Мы снова погрузились в молчание. Роберт был хорошим полицейским, хорошим человеком, но у него была черта упрямства, и не было смысла спорить с ним на эту тему. У него также была постоянная потребность проявить себя, несмотря на образцовый послужной список и один из самых высоких рейтингов на узкоспециализированном курсе подготовки “продвинутый офицер” Калифорнийской ассоциации блюстителей порядка.

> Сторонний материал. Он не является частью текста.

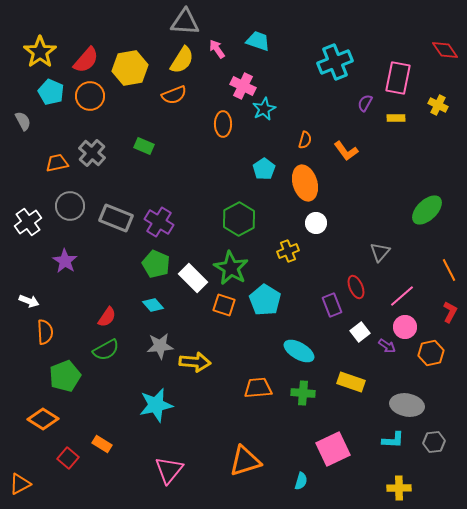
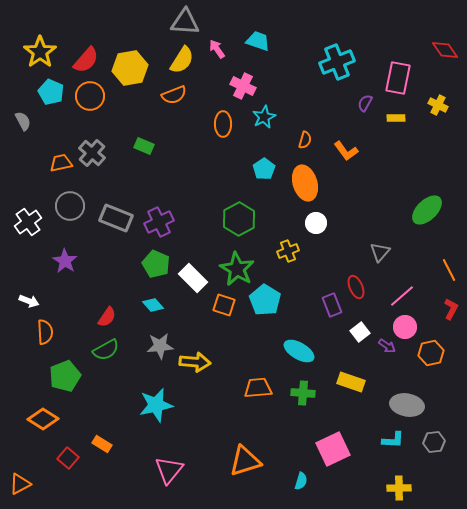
cyan cross at (335, 62): moved 2 px right
cyan star at (264, 109): moved 8 px down
orange trapezoid at (57, 163): moved 4 px right
purple cross at (159, 222): rotated 32 degrees clockwise
green star at (231, 268): moved 6 px right, 1 px down
red L-shape at (450, 312): moved 1 px right, 3 px up
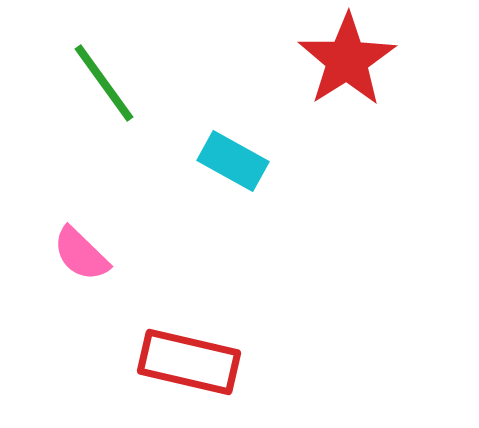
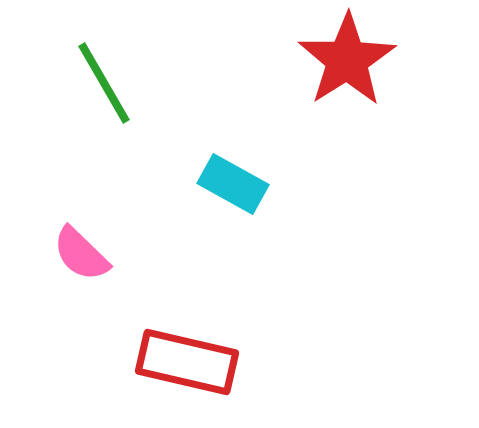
green line: rotated 6 degrees clockwise
cyan rectangle: moved 23 px down
red rectangle: moved 2 px left
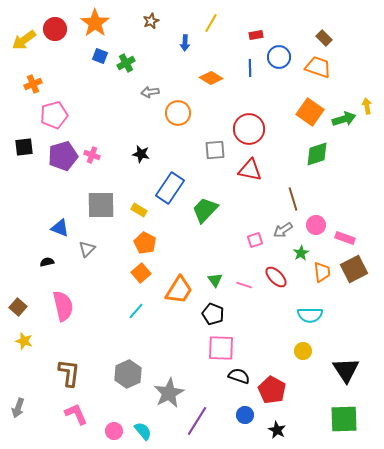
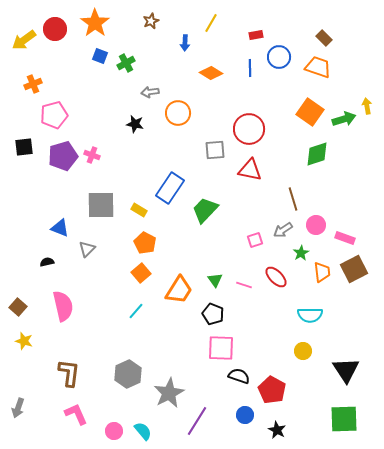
orange diamond at (211, 78): moved 5 px up
black star at (141, 154): moved 6 px left, 30 px up
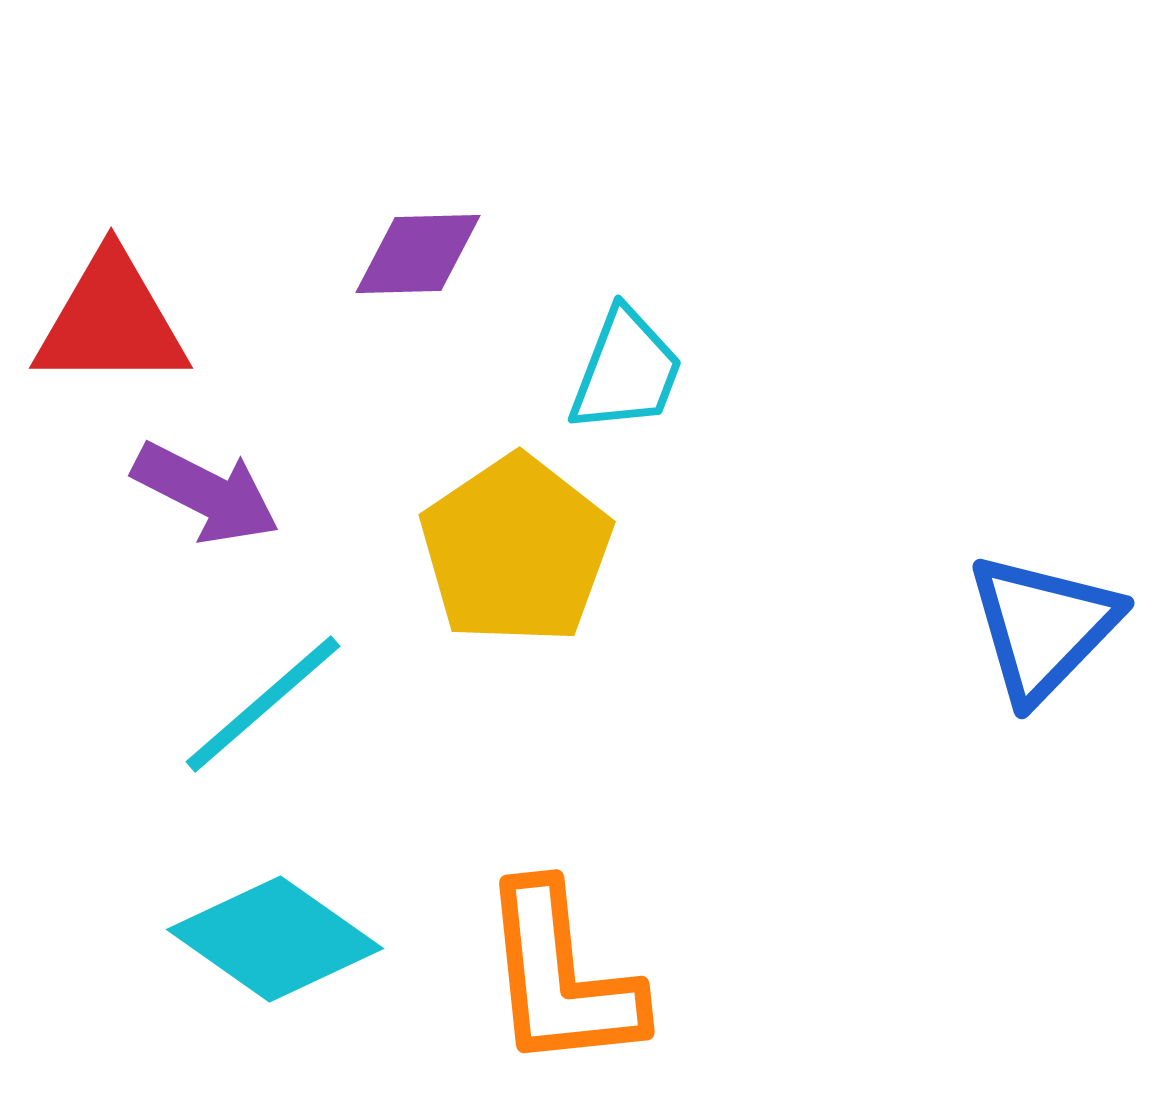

Возможно, это было как-то связано с его наследием, не то чтобы в Санта-Рите было какое-то явное предубеждение против латиноамериканцев или любой другой этнической группы; другой офицер IU, сержант Эл Беннетт, был афроамериканцем, один из наших патрульных был китайцем, а двое других латиноамериканцами, в городском совете была чернокожая женщина, латиноамериканка - в Комиссии по планированию.
Или, может быть, это было просто частью ДНК Роберта; в дополнение к упрямству он был энергичным, трудолюбивым, преданным делу, амбициозным. Трудно точно судить, что им двигало, потому что это было не то, что можно было с ним обсуждать. Он не допускал личной откровенности. Не то чтобы он был отчужденным или сдержанным, просто в рабочей среде он был исключительно деловым. Свою личную жизнь он посвящал семье и дружбе за пределами департамента.